_Sua tarefa_:
Reúna, copiando por inteiro, todas as linhas abaixo em que aparece a palavra "returns". Maiúsculas e minúsculas fazem diferença.

_Os registros_:

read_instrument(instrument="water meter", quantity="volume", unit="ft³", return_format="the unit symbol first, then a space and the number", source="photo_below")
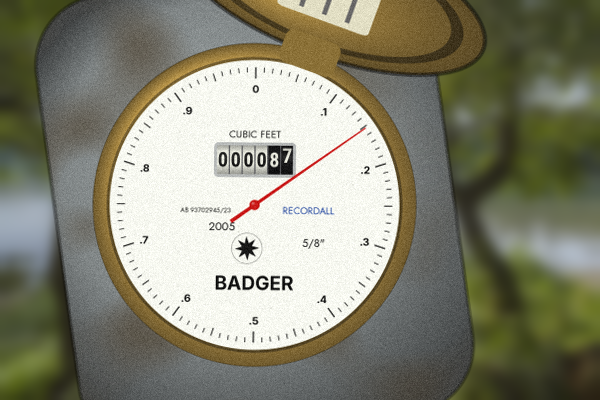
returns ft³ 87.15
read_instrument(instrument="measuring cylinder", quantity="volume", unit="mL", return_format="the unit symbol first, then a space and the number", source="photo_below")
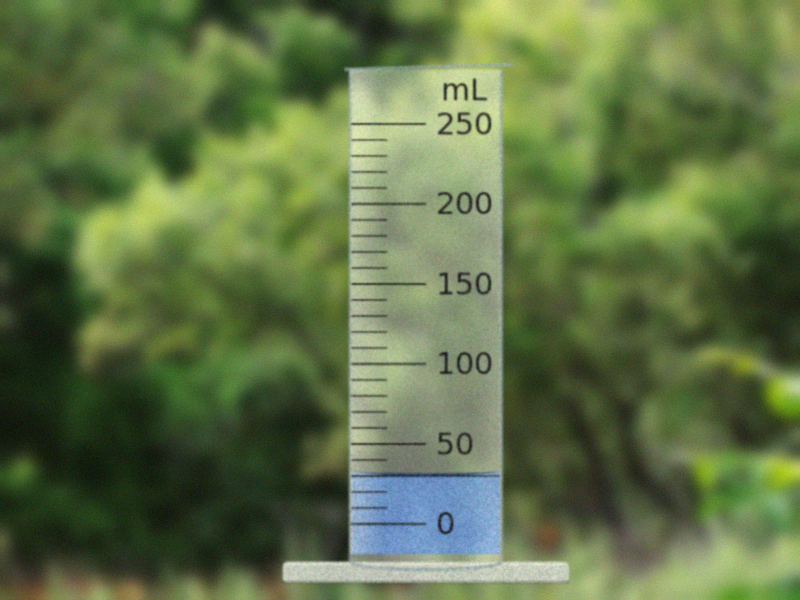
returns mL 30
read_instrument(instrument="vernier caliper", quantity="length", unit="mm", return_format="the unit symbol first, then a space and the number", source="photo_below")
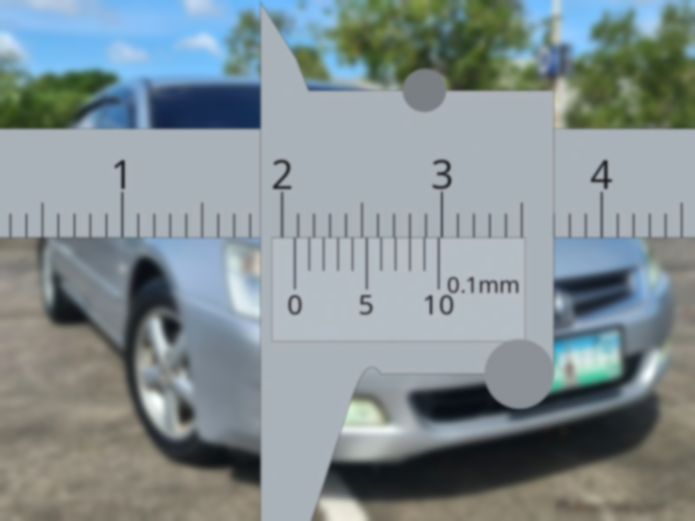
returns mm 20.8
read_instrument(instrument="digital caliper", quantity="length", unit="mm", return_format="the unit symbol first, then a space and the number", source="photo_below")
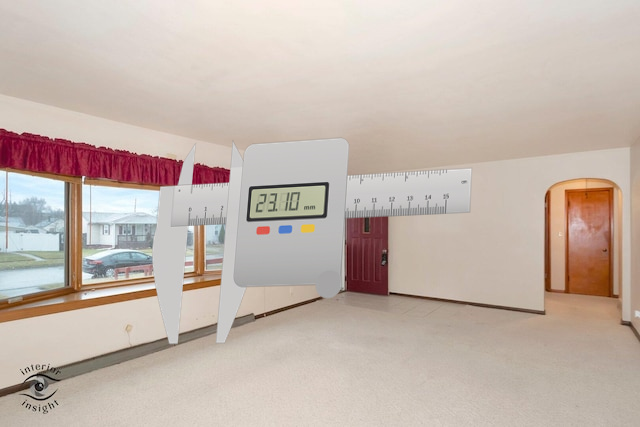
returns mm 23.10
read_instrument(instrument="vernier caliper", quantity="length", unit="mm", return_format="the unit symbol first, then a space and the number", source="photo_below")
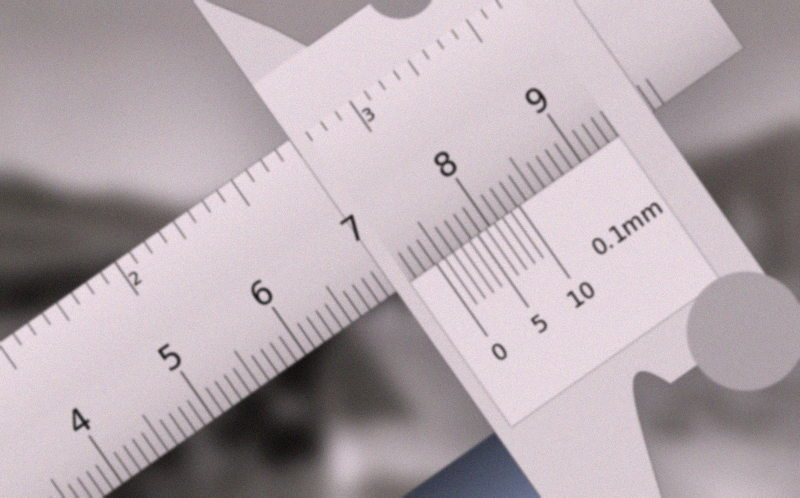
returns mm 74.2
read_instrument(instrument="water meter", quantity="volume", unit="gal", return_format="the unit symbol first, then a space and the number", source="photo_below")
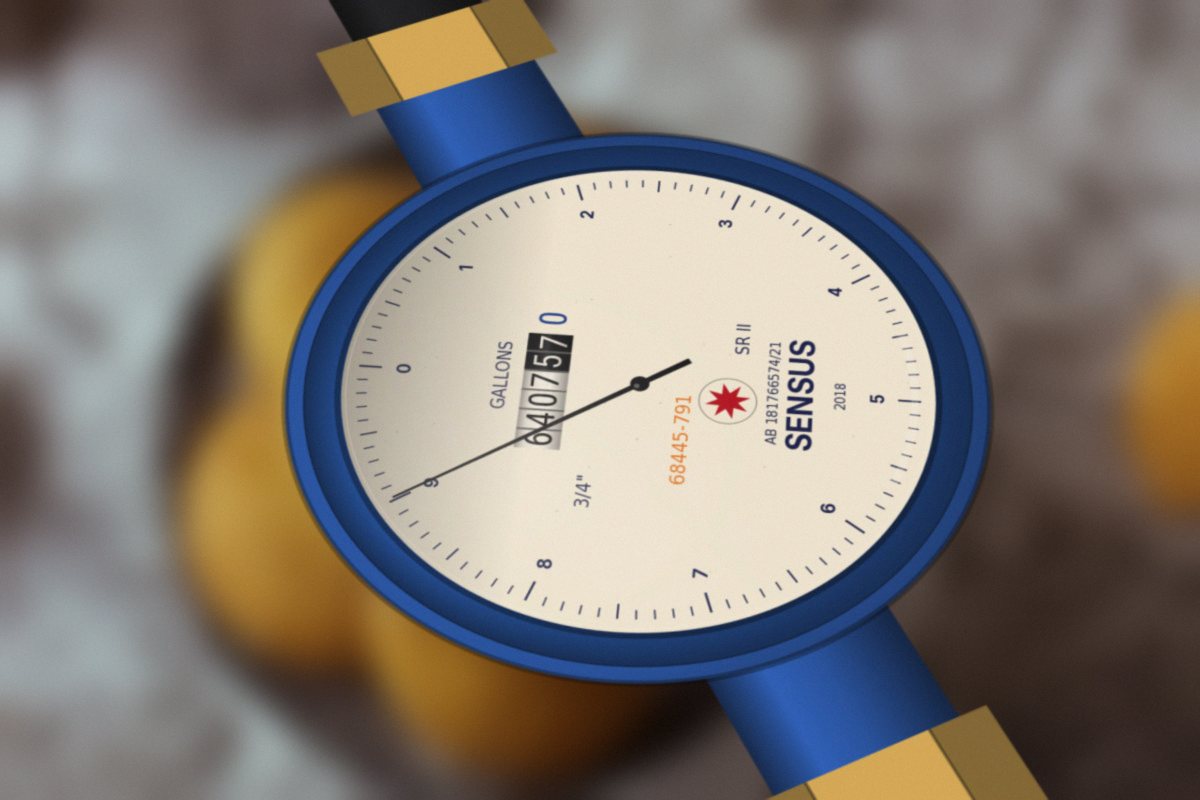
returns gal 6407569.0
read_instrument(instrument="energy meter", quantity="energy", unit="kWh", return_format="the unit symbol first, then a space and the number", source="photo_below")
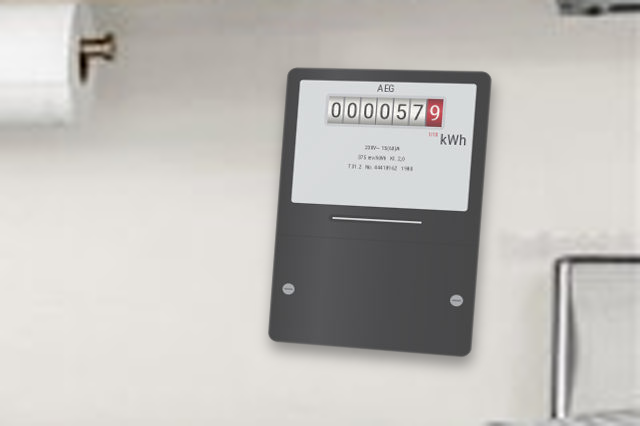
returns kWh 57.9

--

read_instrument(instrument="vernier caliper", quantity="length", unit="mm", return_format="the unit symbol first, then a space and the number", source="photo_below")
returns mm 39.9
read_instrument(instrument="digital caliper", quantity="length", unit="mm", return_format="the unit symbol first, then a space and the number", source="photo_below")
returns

_Solução escrita_:
returns ft³ 87.15
returns mL 30
returns mm 20.8
returns mm 23.10
returns mm 74.2
returns gal 6407569.0
returns kWh 57.9
returns mm 39.9
returns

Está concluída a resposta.